MADAME BONARD, effrayée.—Encore! Oh! mon Dieu! si Bonard le savait! Il le lui a tant défendu.
CAROLINE.—Et il a bien fait, car une société comme ça, voyez-vous, Madame Bonard, il y a de quoi perdre un jeune homme.
MADAME BONARD.—Je le sais, ma bonne Mademoiselle Caroline, je ne le sais que trop, et je parlerai ferme à Frédéric, je vous en réponds. Mais, pour Dieu! n'en dites rien à Bonard; il le rouerait de coups.
CAROLINE.—Je ne dirai rien. Madame Bonard; mais... je ne sais s'il ne vaudrait pas mieux que le père connaisse les allures de son fils. Ne vaut-il pas mieux que le garçon soit battu maintenant que de devenir un filou, un gueux plus tard?
MADAME BONARD.—J'y penserai, j'y réfléchirai, ma bonne Caroline, je vous le promets.
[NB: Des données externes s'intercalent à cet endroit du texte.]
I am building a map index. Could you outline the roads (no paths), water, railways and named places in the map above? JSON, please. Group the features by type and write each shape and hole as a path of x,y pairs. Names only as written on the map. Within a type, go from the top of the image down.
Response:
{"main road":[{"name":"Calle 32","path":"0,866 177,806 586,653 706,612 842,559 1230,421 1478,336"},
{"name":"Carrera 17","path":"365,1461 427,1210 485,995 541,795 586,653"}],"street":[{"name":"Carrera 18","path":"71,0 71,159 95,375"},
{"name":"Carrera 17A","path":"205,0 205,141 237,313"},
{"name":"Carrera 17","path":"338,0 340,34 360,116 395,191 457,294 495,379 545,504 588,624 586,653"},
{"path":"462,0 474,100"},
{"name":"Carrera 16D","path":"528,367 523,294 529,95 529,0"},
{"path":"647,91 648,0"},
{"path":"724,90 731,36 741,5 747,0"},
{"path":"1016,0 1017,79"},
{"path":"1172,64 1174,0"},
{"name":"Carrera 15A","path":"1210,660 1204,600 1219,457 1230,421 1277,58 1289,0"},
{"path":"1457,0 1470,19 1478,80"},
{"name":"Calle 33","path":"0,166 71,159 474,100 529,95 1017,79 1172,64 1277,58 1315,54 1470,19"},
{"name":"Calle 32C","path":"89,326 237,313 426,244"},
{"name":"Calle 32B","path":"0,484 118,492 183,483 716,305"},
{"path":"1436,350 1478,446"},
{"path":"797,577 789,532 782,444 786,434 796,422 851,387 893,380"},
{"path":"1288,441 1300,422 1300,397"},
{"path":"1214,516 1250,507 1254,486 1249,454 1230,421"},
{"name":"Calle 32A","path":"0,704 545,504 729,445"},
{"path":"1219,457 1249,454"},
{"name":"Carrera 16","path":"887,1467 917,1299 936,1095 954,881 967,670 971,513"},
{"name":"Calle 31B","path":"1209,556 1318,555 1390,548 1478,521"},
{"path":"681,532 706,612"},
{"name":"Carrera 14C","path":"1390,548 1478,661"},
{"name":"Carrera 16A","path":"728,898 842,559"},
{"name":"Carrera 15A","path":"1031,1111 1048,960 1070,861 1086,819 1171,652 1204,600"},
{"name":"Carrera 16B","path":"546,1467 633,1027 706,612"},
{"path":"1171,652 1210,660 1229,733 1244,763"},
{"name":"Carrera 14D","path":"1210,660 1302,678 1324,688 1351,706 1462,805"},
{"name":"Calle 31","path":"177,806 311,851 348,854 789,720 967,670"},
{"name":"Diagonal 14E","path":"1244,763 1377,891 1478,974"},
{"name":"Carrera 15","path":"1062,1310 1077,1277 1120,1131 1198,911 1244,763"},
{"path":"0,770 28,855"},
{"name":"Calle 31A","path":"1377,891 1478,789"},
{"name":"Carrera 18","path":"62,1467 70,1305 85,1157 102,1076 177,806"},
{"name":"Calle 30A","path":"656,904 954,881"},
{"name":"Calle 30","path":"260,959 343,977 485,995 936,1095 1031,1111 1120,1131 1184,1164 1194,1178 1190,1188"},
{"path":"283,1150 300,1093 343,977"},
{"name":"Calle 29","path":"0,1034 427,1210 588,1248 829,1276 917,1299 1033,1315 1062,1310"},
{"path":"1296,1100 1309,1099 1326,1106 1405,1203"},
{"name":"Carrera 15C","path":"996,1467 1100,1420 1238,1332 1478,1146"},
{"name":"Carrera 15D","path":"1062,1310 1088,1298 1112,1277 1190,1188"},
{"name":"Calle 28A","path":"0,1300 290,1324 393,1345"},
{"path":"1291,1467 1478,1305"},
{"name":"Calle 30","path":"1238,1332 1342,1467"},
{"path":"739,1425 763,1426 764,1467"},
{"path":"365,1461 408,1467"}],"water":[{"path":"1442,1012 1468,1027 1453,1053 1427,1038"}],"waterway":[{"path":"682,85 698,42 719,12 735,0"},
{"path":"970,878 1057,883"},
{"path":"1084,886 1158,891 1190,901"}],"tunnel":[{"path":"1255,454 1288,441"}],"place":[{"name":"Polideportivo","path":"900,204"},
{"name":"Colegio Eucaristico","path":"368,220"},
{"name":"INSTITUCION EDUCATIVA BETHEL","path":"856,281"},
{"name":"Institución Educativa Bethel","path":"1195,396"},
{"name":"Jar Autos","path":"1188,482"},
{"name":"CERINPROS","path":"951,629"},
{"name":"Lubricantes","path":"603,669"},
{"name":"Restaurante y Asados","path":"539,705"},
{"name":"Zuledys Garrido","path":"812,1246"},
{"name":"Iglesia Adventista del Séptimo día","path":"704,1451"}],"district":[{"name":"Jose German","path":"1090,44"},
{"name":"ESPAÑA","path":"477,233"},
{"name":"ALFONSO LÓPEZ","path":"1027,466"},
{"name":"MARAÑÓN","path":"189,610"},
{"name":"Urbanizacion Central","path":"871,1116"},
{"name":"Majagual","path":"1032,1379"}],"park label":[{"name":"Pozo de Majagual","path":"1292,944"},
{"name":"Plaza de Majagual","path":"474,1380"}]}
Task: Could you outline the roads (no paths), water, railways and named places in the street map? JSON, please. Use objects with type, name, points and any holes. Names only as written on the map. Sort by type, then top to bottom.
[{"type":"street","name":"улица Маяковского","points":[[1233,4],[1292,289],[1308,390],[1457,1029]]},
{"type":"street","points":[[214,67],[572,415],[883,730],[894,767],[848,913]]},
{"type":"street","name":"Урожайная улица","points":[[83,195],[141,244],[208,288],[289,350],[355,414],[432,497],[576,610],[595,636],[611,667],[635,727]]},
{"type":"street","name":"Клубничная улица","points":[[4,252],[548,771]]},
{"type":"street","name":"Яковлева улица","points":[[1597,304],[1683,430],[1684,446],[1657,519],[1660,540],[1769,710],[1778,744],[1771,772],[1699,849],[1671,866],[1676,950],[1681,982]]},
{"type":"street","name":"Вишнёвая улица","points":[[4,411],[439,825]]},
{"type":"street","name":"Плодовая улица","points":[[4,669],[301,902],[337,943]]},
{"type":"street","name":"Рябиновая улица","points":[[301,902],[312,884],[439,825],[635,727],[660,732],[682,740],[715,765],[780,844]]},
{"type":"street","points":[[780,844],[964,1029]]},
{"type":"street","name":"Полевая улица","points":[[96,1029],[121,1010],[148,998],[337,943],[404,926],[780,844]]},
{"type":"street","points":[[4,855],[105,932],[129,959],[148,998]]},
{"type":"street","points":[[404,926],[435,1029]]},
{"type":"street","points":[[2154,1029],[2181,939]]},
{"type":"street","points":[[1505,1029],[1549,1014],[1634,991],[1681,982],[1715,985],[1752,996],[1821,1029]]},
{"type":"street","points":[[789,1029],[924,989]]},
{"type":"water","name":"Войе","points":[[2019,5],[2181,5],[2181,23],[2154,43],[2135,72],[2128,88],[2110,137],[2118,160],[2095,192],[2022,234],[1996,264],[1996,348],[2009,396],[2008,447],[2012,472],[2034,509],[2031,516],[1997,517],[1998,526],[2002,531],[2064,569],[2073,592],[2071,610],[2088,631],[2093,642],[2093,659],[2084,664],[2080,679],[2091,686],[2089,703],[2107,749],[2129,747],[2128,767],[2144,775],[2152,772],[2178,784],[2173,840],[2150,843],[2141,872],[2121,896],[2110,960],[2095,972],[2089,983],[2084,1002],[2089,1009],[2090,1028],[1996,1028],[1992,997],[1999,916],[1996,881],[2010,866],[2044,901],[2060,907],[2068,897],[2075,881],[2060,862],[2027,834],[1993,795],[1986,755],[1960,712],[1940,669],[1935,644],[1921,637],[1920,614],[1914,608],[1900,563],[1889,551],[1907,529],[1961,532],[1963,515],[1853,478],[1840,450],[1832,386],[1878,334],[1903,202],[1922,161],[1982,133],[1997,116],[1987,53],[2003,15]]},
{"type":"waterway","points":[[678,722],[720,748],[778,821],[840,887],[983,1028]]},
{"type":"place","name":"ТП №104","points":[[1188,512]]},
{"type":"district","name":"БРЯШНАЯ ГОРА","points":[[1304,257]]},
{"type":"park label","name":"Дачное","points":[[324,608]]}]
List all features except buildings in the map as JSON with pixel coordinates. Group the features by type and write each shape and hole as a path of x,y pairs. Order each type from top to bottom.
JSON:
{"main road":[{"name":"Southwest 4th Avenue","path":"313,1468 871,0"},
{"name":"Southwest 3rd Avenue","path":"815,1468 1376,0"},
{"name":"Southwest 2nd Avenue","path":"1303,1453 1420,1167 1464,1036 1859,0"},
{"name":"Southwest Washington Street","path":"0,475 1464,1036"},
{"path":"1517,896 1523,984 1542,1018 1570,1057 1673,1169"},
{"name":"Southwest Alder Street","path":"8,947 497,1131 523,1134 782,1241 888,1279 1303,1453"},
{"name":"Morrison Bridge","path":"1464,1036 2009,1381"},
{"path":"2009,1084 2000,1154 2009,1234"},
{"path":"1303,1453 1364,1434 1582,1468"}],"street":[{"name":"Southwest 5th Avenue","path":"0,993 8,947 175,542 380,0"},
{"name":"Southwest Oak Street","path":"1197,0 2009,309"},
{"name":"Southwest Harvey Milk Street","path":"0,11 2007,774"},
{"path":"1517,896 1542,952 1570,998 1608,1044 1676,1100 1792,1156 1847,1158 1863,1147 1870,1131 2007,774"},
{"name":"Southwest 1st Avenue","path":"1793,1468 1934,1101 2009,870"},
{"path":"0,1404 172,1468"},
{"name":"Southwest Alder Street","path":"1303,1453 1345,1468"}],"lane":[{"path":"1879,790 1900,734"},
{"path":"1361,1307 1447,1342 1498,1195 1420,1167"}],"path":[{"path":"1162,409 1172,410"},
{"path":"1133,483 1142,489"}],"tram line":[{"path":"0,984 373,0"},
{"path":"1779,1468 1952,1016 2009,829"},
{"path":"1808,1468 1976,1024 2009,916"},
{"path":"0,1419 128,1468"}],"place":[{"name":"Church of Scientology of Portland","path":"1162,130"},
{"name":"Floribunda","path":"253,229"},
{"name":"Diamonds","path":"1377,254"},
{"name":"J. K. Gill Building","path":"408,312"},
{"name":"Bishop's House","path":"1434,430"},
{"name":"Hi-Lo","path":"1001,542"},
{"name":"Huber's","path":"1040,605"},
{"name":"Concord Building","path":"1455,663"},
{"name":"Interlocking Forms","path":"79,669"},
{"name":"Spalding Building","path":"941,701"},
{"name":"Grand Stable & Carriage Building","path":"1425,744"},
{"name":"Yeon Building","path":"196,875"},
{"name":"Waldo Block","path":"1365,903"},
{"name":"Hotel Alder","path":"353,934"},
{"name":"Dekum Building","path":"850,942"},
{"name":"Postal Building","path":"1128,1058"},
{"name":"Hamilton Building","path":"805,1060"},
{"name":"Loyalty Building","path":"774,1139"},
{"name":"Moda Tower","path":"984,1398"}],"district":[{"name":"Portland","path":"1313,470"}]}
Mais gardez-moi le secret, je vous en supplie.
CAROLINE.—Je veux bien, moi; au fait, ça ne me regarde pas, c'est votre affaire. Au revoir, Madame Bonard: donnez-moi une de vos dindes, que je l'emporte; si je revenais les mains vides, mon maître serait capable de tomber malade.
MADAME BONARD.—Mais je ne les ai pas, elles sont aux champs.
CAROLINE.—Il faut que nous y allions; je ne veux pas rentrer sans la dinde.
MADAME BONARD.—Ecoutez; allez le long du bois, tournez dans le champ à gauche, vous trouverez Julien avec les dindes, et vous ferez votre choix. Vous connaissez Julien, je pense?
CAROLINE.—Ma foi, non; il n'y a pas longtemps que je suis dans le pays, je n'y donnais pas beaucoup de monde.